For each statement below, (a), (b), and (c), say yes or no as to whether it agrees with the passage on gzip compression levels, and quote the words that decide it. (a) Valid compresslevel values run from 0 to 9. (b) Lower compression values are faster. (c) For this input data, higher compression values always pay off in decreased storage space.

__PASSAGE SHOWN__.
════

Different compression levels can be used by passing a compresslevel argument. Valid values range from 1 to 9, inclusive. Lower values are faster and result in less compression. Higher values are slower and compress more, up to a point.

import gzip
import os

data = open('lorem.txt', 'r').read() * 1024
print 'Input contains %d bytes' % len(data)

for i in xrange(1, 10):
filename = 'compress-level-%s.gz' % i
output = gzip.open(filename, 'wb', compresslevel=i)
try:
output.write(data)
finally:
output.close()
os.system('cksum %s' % filename)

The center column of numbers in the output of the script is the size in bytes of the files produced. As you see, for this input data, the higher compression values do not necessarily pay off in decreased storage space. Results will vary, depending on the input data.

$ python gzip_compresslevel.py
Input contains 754688 bytes
999397133 9839 compress-level-1.gz
2612203818 8260 compress-level-2.gz
3676863750 8221 compress-level-3.gz
4292954809 4160 compress-level-4.gz
3686111199 4160 compress-level-5.gz
3075010677 4160 compress-level-6.gz
2468097299 4160 compress-level-7.gz
1221970342 4160 compress-level-8.gz
1820398784 4160 compress-level-9.gz

A GzipFile instance also includes a writelines() method that can be used to write a sequence of strings.

════

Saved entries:

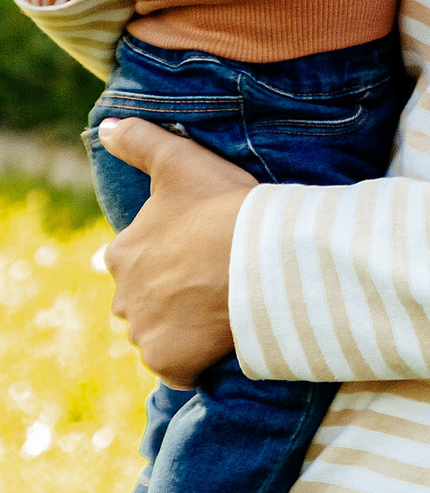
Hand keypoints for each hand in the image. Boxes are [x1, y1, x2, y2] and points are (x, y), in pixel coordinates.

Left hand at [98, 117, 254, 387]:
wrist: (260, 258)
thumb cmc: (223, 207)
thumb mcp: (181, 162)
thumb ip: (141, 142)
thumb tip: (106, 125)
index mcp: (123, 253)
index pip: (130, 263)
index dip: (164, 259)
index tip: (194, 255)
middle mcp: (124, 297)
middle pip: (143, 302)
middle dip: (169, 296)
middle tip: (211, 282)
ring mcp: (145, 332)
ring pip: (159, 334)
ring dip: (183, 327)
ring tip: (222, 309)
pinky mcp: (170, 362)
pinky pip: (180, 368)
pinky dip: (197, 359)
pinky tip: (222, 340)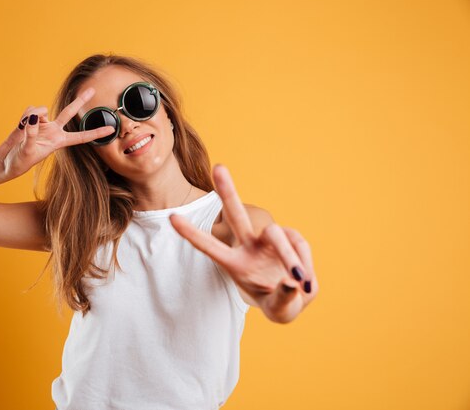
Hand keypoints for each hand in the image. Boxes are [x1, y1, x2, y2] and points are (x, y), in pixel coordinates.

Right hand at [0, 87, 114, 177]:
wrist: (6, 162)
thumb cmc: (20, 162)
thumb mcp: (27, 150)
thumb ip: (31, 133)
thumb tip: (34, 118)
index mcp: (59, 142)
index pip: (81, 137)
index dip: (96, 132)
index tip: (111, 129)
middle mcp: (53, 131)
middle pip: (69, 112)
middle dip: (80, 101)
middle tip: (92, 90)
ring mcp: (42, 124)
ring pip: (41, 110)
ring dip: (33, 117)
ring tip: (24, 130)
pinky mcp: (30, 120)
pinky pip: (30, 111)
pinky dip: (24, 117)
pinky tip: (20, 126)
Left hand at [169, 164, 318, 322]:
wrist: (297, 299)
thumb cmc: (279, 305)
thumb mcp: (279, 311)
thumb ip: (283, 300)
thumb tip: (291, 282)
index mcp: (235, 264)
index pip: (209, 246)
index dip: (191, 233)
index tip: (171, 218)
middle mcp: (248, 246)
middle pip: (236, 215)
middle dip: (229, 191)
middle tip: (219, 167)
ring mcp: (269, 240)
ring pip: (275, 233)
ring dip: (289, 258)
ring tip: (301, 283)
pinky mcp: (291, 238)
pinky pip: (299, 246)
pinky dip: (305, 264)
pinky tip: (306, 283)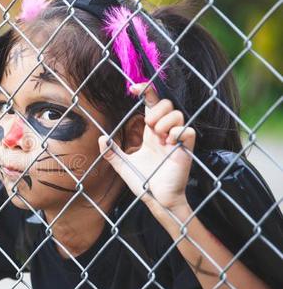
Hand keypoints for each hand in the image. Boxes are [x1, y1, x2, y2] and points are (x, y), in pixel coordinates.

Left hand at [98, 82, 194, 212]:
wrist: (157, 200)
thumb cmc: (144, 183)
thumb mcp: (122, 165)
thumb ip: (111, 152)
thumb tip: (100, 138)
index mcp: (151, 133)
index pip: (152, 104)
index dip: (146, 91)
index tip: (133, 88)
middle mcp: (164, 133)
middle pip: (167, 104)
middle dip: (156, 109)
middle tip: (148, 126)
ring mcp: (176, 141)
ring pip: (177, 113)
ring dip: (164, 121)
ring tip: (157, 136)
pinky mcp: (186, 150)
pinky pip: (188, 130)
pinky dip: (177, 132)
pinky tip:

════

__FINISHED EXERCISE__.
(a) No: "Valid values range from 1 to 9, inclusive."
(b) Yes: "Lower values are faster and result in less compression."
(c) No: "for this input data, the higher compression values do not necessarily pay off in decreased storage space."